Great Music Moments on TV–Watch Red Hot Chili Peppers on David Sanborn’s “Night Music” Show
After Merle Haggard’s passing yesterday, we ventured down the nostalgia hole for a bit. While plunging, we recalled some of the great musical shows on television over the years (Elvis Costello’s sadly-defunkt Spectacle, Later…with Jools Holland, 120 Minutes, Austin City Limits, Soul Train, The Johnny Cash Show, all the talk and awards shows, etc.) and many of the fantastic musical performances thereon (Tom Waits on Fernwood, The Mike Douglas Show and Letterman, Warren Zevon on Letterman, Jesse Winchester on Spectacle, The Clash and U2 on The Tom Snyder Show, etc.).
We had almost forgotten David Sanborn’s (and Jools Holland’s) Night Music show that ran from 1988-89. Like Costello and Holland, Sanborn had impeccable taste in musical guests. During its too-short tenure, Night Music featured musical giants such as Miles Davis, Dizzy Gillespie, Pharaoh Sanders, Lou Reed, Todd Rundgren, Pere Ubu, Mary Margaret O’Hara, Leonard Cohen, and Curtis Mayfield.
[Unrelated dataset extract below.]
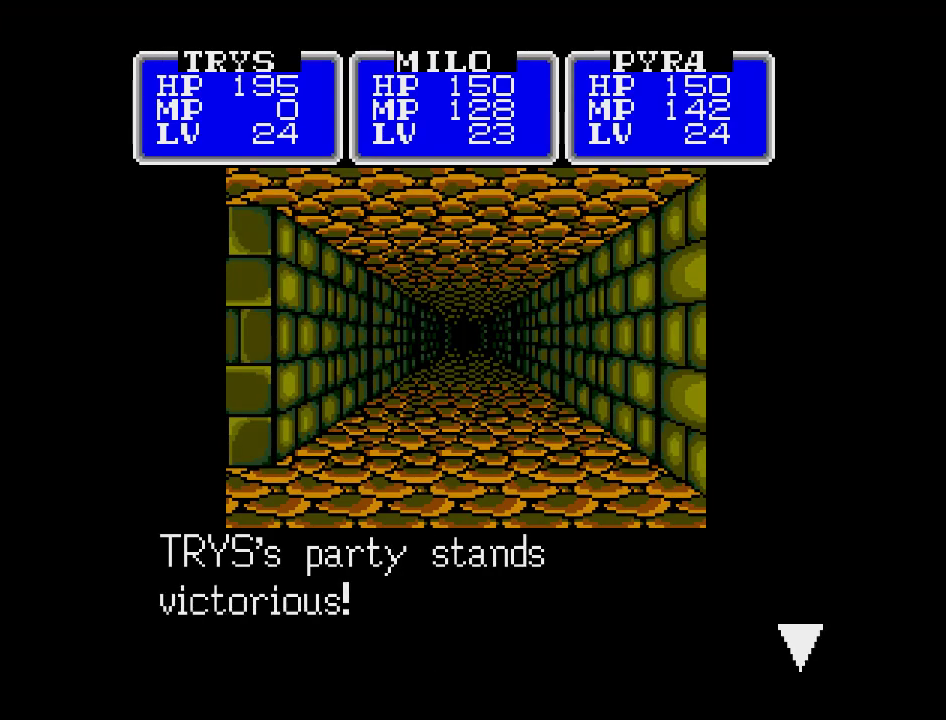
{"buttons": [], "events": [[50, "DPAD_UP", "up"]]}
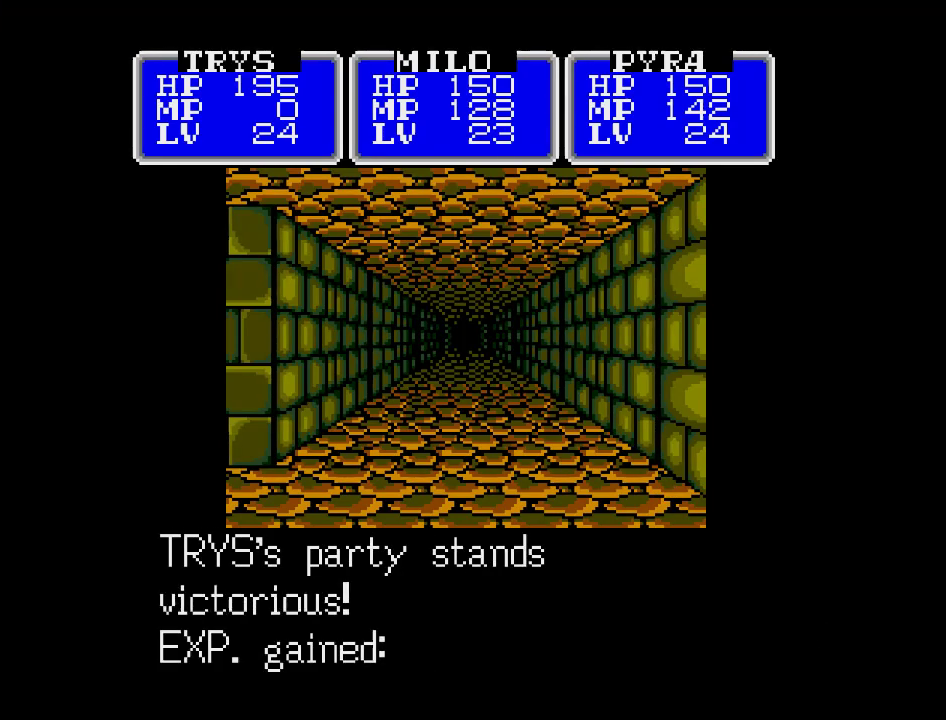
{"buttons": ["DPAD_UP"], "events": [[200, "DPAD_UP", "down"]]}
But the most memorable performance on Night Music happened when Sanborn brought on and played with the then-ascendant Red Hot Chili Peppers. At the apex of their creative arc, RHCP performed an incendiary, funkified Subway to Venus on the show. Watch below as Sanborn prepares the audience for the onslaught, and then the band meets and raises the warning. Check out the ripping RHCP players, which that night included the great sax players John Lurie (Lounge Lizards) and Sanborn. Watch as Anthony Kiedis inflects and stalks in fine form, Flea (in stuffed-animal pants–natch) plays like the jazz-funk boss he is, John Frusciante rages on guitar (his solo at 4:02 slays), and Chad Smith proficiently rages on drums (not to mention the sax playing of Lurie and Sanborn). It was outrageous and a performance for the ages, but the capper would come at the end with Kiedis’s backwards handstand-walk into Frusciante mid-solo, all as culminated by Flea’s primal-scream closing. How could it not be all downhill from there? Too good.